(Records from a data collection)
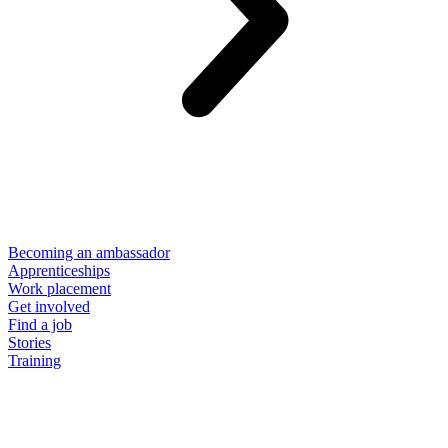
Becoming an ambassador
Apprenticeships
Work placement
Get involved
Find a job
Stories
Training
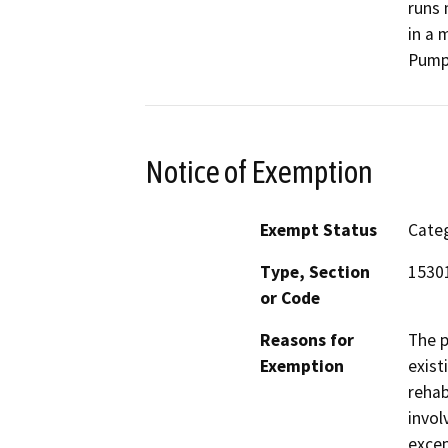
runs 
in a 
Pump 
Notice of Exemption
Exempt Status
Categ
Type, Section
15301
or Code
Reasons for
The p
Exemption
exist
rehab
invol
excep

• **To-do item**:
Reproduce every line of text from the rows above, word for word and in the same order. Leave the pictures out of your answer.

• **Response**:
Becoming an ambassador
Apprenticeships
Work placement
Get involved
Find a job
Stories
Training
runs 
in a 
Pump 
Notice of Exemption
Exempt Status
Categ
Type, Section
15301
or Code
Reasons for
The p
Exemption
exist
rehab
invol
excep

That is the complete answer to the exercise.